Exercise tasks.
1: List every hospital, treatment center, and non-profit organization named in the passage about Roderick Ball, Jr.
2: According to the passage about Roderick Ball, Jr., how long and how often does he exercise in Beyond Therapy?

Page extract.

'''

When you’ve been through ten years of immeasurable pain and suffering from multiple cellular schwannomas (tumors) on your spine and abdomen; when you’ve had surgery to realign your legs so that you can learn to walk again; and when you’ve met the goals of physical therapy and occupational therapy and are back in school again—wouldn’t you just want to relax during the summer?
Maybe hang with your friends and play some video games, like a regular 16 year-old.
Not if you’re Roderick Ball, Jr.
When you have a condition so rare and undergo surgery so daring that Johns Hopkins Hospital in Baltimore makes a YouTube video about you—you’re going to keep moving forward. Especially if you have the full support of your parents, a one-of-a-kind program like Beyond Therapy® at Shepherd Center and financial assistance from Andee’s Army, a non-profit organization inspired by Andee Poulos, another remarkable young patient recovering from brain injury.
In June, Ball began Beyond Therapy, an intense activity-based therapy program designed by Shepherd Center to help people with neurological disorders, including spinal cord and brain injuries, improve their lifelong health. He’s exercising and pushing beyond his limits for three hours, three times a week—and smiling.

'''

Data.
'''

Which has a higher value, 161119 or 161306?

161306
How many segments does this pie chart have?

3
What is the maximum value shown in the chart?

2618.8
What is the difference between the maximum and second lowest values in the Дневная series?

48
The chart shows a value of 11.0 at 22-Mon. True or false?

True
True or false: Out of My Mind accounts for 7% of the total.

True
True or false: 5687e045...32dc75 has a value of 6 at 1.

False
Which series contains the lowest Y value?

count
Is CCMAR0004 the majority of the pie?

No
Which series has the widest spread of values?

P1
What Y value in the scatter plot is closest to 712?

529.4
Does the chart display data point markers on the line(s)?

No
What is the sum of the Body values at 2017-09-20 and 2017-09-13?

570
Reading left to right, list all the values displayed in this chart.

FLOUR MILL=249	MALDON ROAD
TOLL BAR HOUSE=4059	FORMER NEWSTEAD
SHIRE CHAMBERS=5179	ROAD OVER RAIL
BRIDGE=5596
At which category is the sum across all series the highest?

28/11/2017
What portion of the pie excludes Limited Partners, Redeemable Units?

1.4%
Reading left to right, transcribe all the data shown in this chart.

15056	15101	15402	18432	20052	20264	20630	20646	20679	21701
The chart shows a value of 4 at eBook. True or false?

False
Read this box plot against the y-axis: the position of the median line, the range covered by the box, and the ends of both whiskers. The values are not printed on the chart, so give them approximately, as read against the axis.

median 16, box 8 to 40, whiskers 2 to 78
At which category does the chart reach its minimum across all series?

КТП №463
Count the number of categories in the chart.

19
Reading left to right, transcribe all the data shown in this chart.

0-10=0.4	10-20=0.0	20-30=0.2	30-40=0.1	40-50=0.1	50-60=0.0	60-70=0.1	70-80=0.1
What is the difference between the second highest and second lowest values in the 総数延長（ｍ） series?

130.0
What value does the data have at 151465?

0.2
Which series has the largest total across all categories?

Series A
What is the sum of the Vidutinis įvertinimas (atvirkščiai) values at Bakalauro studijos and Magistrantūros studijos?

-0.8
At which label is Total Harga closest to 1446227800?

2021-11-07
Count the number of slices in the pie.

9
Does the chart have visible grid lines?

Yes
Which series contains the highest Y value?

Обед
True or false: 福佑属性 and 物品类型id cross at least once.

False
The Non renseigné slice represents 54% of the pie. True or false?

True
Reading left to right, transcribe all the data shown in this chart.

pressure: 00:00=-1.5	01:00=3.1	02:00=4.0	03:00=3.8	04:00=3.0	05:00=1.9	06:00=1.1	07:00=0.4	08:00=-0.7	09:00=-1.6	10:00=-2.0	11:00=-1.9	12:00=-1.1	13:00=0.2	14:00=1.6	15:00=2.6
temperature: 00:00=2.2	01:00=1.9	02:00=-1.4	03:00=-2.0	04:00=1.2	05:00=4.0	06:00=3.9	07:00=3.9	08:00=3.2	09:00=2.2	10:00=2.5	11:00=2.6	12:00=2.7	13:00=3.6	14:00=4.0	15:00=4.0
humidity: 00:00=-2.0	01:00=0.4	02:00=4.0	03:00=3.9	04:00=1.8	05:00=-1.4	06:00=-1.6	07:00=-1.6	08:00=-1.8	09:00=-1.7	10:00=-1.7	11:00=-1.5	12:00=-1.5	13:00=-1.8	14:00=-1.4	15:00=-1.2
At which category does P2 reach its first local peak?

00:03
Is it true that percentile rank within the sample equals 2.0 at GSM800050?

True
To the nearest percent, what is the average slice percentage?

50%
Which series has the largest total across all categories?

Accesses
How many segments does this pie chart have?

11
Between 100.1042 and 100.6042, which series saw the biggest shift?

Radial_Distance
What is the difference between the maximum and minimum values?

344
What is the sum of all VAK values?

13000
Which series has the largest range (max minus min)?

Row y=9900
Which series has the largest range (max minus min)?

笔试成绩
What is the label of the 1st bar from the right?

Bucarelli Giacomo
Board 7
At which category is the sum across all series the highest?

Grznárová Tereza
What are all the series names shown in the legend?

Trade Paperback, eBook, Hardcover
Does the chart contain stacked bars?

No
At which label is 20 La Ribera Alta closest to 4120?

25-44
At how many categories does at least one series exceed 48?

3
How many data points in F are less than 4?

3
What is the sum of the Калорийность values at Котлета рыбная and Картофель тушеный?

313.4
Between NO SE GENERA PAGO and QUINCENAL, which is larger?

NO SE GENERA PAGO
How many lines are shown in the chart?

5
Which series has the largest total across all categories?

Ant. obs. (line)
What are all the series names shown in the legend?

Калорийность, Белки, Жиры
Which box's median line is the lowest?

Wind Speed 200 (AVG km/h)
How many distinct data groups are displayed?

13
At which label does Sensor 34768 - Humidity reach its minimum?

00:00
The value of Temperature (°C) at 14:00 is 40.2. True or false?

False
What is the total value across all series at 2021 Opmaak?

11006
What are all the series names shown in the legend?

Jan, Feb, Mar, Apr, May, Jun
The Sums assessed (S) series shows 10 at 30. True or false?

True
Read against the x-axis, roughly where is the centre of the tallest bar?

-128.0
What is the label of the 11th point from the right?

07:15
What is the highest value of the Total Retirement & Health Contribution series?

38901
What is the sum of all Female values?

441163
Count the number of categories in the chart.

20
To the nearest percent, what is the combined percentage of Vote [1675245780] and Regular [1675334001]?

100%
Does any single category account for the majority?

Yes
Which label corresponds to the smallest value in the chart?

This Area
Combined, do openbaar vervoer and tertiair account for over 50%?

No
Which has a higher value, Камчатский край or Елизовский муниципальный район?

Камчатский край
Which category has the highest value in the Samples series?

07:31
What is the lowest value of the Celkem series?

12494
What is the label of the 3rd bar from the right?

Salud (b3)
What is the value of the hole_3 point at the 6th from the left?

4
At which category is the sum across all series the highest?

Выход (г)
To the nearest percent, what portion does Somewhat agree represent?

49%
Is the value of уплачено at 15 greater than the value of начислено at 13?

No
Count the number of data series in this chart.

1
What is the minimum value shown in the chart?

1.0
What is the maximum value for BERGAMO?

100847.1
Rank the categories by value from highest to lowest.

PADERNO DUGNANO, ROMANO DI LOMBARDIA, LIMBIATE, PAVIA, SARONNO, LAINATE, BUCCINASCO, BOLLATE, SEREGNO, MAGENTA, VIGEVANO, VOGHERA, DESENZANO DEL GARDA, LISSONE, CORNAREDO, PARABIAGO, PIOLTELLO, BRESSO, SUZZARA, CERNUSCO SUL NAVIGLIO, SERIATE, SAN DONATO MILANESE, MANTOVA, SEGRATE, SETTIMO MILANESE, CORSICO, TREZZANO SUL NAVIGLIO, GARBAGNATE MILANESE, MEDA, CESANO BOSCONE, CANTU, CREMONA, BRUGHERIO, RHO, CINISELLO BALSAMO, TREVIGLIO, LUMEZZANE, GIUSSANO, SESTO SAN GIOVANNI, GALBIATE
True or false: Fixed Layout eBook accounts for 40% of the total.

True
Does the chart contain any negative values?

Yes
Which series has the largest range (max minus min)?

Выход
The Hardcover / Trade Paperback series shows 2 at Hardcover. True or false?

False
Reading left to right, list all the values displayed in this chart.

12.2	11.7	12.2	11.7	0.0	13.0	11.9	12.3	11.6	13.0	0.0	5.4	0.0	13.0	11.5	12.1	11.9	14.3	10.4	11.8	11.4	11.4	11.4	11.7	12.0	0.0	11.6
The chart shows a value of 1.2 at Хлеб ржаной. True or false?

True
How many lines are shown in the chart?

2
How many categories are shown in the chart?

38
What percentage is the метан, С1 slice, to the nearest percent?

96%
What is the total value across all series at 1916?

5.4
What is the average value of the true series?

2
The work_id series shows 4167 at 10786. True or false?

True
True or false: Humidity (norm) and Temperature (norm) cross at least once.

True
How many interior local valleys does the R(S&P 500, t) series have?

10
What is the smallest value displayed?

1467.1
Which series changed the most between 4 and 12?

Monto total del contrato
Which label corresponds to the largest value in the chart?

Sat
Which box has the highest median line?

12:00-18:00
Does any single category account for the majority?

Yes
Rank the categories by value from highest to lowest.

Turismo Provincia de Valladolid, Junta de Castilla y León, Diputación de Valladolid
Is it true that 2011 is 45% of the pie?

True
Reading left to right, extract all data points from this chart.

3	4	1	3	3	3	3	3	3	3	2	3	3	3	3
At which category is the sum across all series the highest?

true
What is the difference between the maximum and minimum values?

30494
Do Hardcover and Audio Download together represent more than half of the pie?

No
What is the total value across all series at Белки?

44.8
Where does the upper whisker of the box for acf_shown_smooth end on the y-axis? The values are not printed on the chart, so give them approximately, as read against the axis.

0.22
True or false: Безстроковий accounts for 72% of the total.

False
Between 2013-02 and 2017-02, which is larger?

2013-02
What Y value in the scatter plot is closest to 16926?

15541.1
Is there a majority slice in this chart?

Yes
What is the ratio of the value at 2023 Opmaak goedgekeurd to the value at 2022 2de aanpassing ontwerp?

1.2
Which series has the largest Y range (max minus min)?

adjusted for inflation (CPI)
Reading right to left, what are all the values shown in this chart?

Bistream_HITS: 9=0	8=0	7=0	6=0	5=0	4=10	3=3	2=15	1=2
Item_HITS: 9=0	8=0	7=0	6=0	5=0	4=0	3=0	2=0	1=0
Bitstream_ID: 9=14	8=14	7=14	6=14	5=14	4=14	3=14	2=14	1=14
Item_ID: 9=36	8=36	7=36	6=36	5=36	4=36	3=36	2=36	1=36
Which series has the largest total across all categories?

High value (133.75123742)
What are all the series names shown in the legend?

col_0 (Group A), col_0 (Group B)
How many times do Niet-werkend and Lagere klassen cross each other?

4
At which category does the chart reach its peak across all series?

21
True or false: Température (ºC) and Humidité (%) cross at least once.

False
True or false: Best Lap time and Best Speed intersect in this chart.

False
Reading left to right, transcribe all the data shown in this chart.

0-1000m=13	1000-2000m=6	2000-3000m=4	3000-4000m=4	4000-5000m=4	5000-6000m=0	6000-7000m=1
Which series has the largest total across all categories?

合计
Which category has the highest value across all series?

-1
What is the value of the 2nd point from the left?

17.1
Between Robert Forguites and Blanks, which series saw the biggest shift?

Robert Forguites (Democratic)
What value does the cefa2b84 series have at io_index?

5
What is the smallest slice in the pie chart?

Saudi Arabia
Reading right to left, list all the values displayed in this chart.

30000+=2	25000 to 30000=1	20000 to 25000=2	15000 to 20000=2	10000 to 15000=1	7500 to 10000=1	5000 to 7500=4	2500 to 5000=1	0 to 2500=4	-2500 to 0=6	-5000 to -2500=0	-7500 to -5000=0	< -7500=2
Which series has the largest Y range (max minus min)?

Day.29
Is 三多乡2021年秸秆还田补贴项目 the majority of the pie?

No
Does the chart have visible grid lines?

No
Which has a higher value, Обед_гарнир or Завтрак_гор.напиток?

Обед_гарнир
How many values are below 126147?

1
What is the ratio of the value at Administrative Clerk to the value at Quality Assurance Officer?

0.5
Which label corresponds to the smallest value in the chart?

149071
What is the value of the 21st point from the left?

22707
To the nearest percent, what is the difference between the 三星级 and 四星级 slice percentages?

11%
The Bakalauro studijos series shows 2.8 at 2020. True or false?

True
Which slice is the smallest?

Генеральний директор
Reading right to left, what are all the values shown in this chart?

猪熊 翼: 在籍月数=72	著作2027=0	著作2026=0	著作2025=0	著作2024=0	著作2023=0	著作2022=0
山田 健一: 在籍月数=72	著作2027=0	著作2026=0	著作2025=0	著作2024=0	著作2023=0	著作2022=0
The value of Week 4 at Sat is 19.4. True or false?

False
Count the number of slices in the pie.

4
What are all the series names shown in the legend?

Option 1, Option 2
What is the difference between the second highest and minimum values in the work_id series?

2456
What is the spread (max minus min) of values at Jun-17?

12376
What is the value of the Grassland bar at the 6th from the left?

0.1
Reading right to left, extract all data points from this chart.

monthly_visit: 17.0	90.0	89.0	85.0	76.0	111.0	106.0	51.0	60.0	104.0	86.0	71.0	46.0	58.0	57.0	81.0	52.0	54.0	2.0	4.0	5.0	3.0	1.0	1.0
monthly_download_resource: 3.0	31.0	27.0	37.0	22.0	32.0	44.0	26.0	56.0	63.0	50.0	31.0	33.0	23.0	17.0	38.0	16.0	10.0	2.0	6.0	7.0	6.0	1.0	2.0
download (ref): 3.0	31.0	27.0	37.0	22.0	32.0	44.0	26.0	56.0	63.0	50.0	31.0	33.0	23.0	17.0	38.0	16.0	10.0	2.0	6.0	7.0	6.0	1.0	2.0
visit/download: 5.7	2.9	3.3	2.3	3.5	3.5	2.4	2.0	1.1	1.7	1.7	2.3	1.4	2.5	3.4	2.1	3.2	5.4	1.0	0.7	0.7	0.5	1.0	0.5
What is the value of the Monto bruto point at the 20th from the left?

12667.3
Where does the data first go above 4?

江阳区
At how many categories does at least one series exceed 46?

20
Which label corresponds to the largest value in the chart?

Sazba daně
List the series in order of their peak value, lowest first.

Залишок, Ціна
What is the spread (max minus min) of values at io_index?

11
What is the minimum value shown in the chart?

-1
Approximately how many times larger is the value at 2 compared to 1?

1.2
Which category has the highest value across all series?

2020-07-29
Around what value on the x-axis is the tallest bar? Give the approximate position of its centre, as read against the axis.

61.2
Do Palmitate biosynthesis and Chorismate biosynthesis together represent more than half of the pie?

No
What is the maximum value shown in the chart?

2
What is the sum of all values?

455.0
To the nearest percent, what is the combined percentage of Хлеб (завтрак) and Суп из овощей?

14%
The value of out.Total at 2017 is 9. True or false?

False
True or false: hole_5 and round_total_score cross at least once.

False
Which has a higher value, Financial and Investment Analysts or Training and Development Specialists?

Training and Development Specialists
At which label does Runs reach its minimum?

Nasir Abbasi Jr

'''

Responses per task.
1: Johns Hopkins Hospital, Shepherd Center, Andee's Army

2: Three hours, three times a week.